Inilah apa yang disebut pakar komunikasi Mc Luhan, sebagai global village. Informasi tak lagi dibatasi ruang dan waktu.

Tentunya amat menggelikan jika warga Bawean yang tinggal di kota-kota dengan sistem pemerintahan yang sudah maju di negara lain atau Indonesia sendiri, mengetahui tingkah Sekcam Sangkapura yang masih bernuansa kekerasan yang sangat kampungan itu.

Pemerintah Kabupaten Gresik, dalam hal ini Bupati Robbach Maksum, harus menatar lagi aparat di bawah tentang bagaimana pelayanan publik itu sendiri. Kalau perlu, bersihkan saja mental aparat semacam Sekcam Sangkapura ini, karena hanya akan jadi bumerang bagi kelangsungan pemerintahannya. Selain itu hanya akan membuat Bawean makin jauh dari kemajuan.

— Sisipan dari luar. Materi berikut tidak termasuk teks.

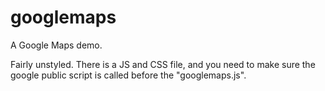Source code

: # googlemaps
A Google Maps demo.

Fairly unstyled. There is a JS and CSS file, and you need to make sure the google public script is called before the "googlemaps.js".

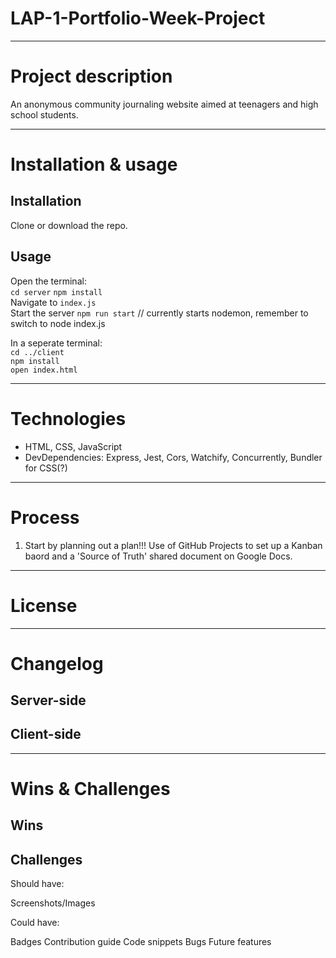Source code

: # LAP-1-Portfolio-Week-Project
****
 
# Project description
An anonymous community journaling website aimed at teenagers and high school students. 
****

# Installation & usage

## Installation
Clone or download the repo.

## Usage
Open the terminal:  
`cd server` 
`npm install`  
Navigate to `index.js`  
Start the server `npm run start`  // currently starts nodemon, remember to switch to node index.js     

In a seperate terminal:  
`cd ../client`  
`npm install`  
`open index.html`  

****

# Technologies
- HTML, CSS, JavaScript
- DevDependencies: Express, Jest, Cors, Watchify, Concurrently, Bundler for CSS(?)

****

# Process 
1. Start by planning out a plan!!! Use of GitHub Projects to set up a Kanban baord and a 'Source of Truth' shared document on Google Docs.

****

# License

**** 

# Changelog

## Server-side
## Client-side

****

# Wins & Challenges

## Wins
## Challenges

Should have:

Screenshots/Images

Could have:

Badges
Contribution guide
Code snippets
Bugs
Future features
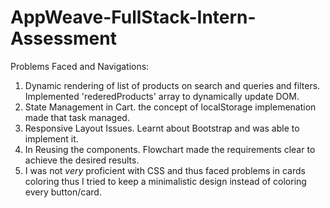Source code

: # AppWeave-FullStack-Intern-Assessment

Problems Faced and Navigations:
1. Dynamic rendering of list of products on search and queries and filters. Implemented 'rederedProducts' array to dynamically update DOM.
2. State Management in Cart. the concept of localStorage implemenation made that task managed.
3. Responsive Layout Issues. Learnt about Bootstrap and was able to implement it.
4. In Reusing the components. Flowchart made the requirements clear to achieve the desired results.
5. I was not *very* proficient with CSS and thus faced problems in cards coloring thus I tried to keep a minimalistic design instead of coloring every button/card.
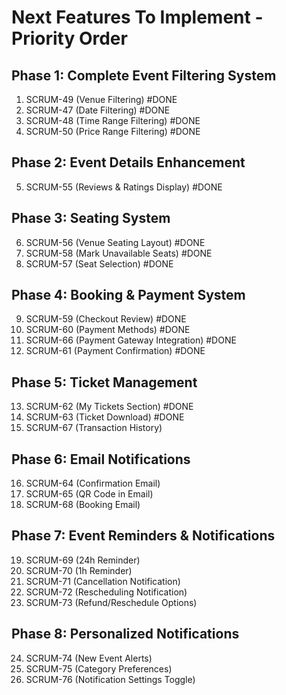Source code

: # Next Features To Implement - Priority Order

## Phase 1: Complete Event Filtering System
1. SCRUM-49 (Venue Filtering) #DONE
2. SCRUM-47 (Date Filtering) #DONE
3. SCRUM-48 (Time Range Filtering) #DONE
4. SCRUM-50 (Price Range Filtering) #DONE

## Phase 2: Event Details Enhancement
5. SCRUM-55 (Reviews & Ratings Display) #DONE

## Phase 3: Seating System
6. SCRUM-56 (Venue Seating Layout) #DONE
7. SCRUM-58 (Mark Unavailable Seats) #DONE
8. SCRUM-57 (Seat Selection) #DONE

## Phase 4: Booking & Payment System  
9. SCRUM-59 (Checkout Review) #DONE
10. SCRUM-60 (Payment Methods) #DONE
11. SCRUM-66 (Payment Gateway Integration) #DONE
12. SCRUM-61 (Payment Confirmation) #DONE

## Phase 5: Ticket Management
13. SCRUM-62 (My Tickets Section) #DONE
14. SCRUM-63 (Ticket Download) #DONE
15. SCRUM-67 (Transaction History)

## Phase 6: Email Notifications
16. SCRUM-64 (Confirmation Email)
17. SCRUM-65 (QR Code in Email)
18. SCRUM-68 (Booking Email)

## Phase 7: Event Reminders & Notifications
19. SCRUM-69 (24h Reminder)
20. SCRUM-70 (1h Reminder)
21. SCRUM-71 (Cancellation Notification)
22. SCRUM-72 (Rescheduling Notification)
23. SCRUM-73 (Refund/Reschedule Options)

## Phase 8: Personalized Notifications
24. SCRUM-74 (New Event Alerts)
25. SCRUM-75 (Category Preferences)
26. SCRUM-76 (Notification Settings Toggle) 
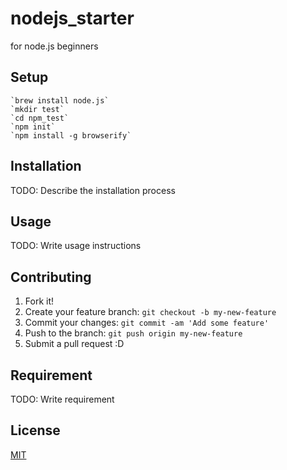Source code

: nodejs_starter
===

for node.js beginners

## Setup
	`brew install node.js`
	`mkdir test`
	`cd npm_test`
	`npm init`
	`npm install -g browserify`

## Installation
TODO: Describe the installation process

## Usage
TODO: Write usage instructions

## Contributing
1. Fork it!
2. Create your feature branch: `git checkout -b my-new-feature`
3. Commit your changes: `git commit -am 'Add some feature'`
4. Push to the branch: `git push origin my-new-feature`
5. Submit a pull request :D

## Requirement
TODO: Write requirement

## License
[MIT](https://github.com/miri4ech/nodejs_starter/LICENCE)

Berangkat dari hal inilah, saya pribadi sebagai anak yang lahir di pulau ini, telah mengontak Kajari Gresik agar melindungi kerja positif awak Media Bawean. Sebab siapa lagi yang nantinya bisa peduli akan Bawean kalau mereka dibungkam? Untuk itu saya minta agar Kajari segera menelepon Sekda Gresik agar menegur Sekcam Sangkapura yang suidah ketinggalan zaman itu.

Berangkat dari semua ini, saya harap seluruh komponen masyarakat, khususnya mahasiswa Bawean, harus peduli akan kelangsungan media ini. Ini adalah harapan terakhir untuk memajukan Bawean.